-- Data in this exercise follows --

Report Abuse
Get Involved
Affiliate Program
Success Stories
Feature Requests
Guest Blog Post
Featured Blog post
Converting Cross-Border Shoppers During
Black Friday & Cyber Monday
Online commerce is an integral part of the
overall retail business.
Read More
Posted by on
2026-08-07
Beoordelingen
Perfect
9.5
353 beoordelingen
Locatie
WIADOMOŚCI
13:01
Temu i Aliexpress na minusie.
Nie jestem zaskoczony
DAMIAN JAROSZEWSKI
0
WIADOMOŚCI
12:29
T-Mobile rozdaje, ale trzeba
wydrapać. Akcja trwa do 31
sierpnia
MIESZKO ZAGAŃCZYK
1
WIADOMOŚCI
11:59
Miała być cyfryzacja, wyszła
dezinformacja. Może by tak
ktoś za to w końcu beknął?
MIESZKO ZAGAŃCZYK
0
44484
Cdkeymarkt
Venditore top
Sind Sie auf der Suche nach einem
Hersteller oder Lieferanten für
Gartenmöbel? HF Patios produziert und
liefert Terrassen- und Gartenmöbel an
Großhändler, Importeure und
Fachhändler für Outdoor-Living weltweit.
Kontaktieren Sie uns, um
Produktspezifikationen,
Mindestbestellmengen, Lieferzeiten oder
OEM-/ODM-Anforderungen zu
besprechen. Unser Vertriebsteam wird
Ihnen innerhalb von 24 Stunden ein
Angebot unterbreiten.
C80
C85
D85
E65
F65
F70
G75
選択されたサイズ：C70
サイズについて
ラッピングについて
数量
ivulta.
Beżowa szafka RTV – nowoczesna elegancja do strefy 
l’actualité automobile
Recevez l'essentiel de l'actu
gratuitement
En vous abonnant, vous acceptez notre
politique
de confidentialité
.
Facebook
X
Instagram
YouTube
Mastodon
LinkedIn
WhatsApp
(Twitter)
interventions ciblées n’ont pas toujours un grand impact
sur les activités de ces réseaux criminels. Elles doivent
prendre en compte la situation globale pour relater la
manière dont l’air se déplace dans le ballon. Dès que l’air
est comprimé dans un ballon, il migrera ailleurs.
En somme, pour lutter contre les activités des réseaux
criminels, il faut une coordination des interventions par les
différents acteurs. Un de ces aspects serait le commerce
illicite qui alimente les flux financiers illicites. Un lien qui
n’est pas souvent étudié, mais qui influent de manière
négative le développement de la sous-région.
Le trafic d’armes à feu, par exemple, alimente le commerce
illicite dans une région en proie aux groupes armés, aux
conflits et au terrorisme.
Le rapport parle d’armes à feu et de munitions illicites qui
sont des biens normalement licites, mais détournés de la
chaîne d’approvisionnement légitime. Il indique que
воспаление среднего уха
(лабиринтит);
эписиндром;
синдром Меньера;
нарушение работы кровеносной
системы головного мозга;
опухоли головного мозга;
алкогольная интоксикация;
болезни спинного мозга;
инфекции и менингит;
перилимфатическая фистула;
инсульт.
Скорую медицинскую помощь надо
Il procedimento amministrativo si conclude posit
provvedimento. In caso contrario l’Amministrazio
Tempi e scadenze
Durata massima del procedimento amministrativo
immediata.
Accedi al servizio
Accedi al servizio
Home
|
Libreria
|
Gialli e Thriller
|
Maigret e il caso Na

-- Data in this exercise concluded --

■ Activity ■
The complete data above is to be written out again as it stands.

■ Solution to the exercise ■
Report Abuse
Get Involved
Affiliate Program
Success Stories
Feature Requests
Guest Blog Post
Featured Blog post
Converting Cross-Border Shoppers During
Black Friday & Cyber Monday
Online commerce is an integral part of the
overall retail business.
Read More
Posted by on
2026-08-07
Beoordelingen
Perfect
9.5
353 beoordelingen
Locatie
WIADOMOŚCI
13:01
Temu i Aliexpress na minusie.
Nie jestem zaskoczony
DAMIAN JAROSZEWSKI
0
WIADOMOŚCI
12:29
T-Mobile rozdaje, ale trzeba
wydrapać. Akcja trwa do 31
sierpnia
MIESZKO ZAGAŃCZYK
1
WIADOMOŚCI
11:59
Miała być cyfryzacja, wyszła
dezinformacja. Może by tak
ktoś za to w końcu beknął?
MIESZKO ZAGAŃCZYK
0
44484
Cdkeymarkt
Venditore top
Sind Sie auf der Suche nach einem
Hersteller oder Lieferanten für
Gartenmöbel? HF Patios produziert und
liefert Terrassen- und Gartenmöbel an
Großhändler, Importeure und
Fachhändler für Outdoor-Living weltweit.
Kontaktieren Sie uns, um
Produktspezifikationen,
Mindestbestellmengen, Lieferzeiten oder
OEM-/ODM-Anforderungen zu
besprechen. Unser Vertriebsteam wird
Ihnen innerhalb von 24 Stunden ein
Angebot unterbreiten.
C80
C85
D85
E65
F65
F70
G75
選択されたサイズ：C70
サイズについて
ラッピングについて
数量
ivulta.
Beżowa szafka RTV – nowoczesna elegancja do strefy 
l’actualité automobile
Recevez l'essentiel de l'actu
gratuitement
En vous abonnant, vous acceptez notre
politique
de confidentialité
.
Facebook
X
Instagram
YouTube
Mastodon
LinkedIn
WhatsApp
(Twitter)
interventions ciblées n’ont pas toujours un grand impact
sur les activités de ces réseaux criminels. Elles doivent
prendre en compte la situation globale pour relater la
manière dont l’air se déplace dans le ballon. Dès que l’air
est comprimé dans un ballon, il migrera ailleurs.
En somme, pour lutter contre les activités des réseaux
criminels, il faut une coordination des interventions par les
différents acteurs. Un de ces aspects serait le commerce
illicite qui alimente les flux financiers illicites. Un lien qui
n’est pas souvent étudié, mais qui influent de manière
négative le développement de la sous-région.
Le trafic d’armes à feu, par exemple, alimente le commerce
illicite dans une région en proie aux groupes armés, aux
conflits et au terrorisme.
Le rapport parle d’armes à feu et de munitions illicites qui
sont des biens normalement licites, mais détournés de la
chaîne d’approvisionnement légitime. Il indique que
воспаление среднего уха
(лабиринтит);
эписиндром;
синдром Меньера;
нарушение работы кровеносной
системы головного мозга;
опухоли головного мозга;
алкогольная интоксикация;
болезни спинного мозга;
инфекции и менингит;
перилимфатическая фистула;
инсульт.
Скорую медицинскую помощь надо
Il procedimento amministrativo si conclude posit
provvedimento. In caso contrario l’Amministrazio
Tempi e scadenze
Durata massima del procedimento amministrativo
immediata.
Accedi al servizio
Accedi al servizio
Home
|
Libreria
|
Gialli e Thriller
|
Maigret e il caso Na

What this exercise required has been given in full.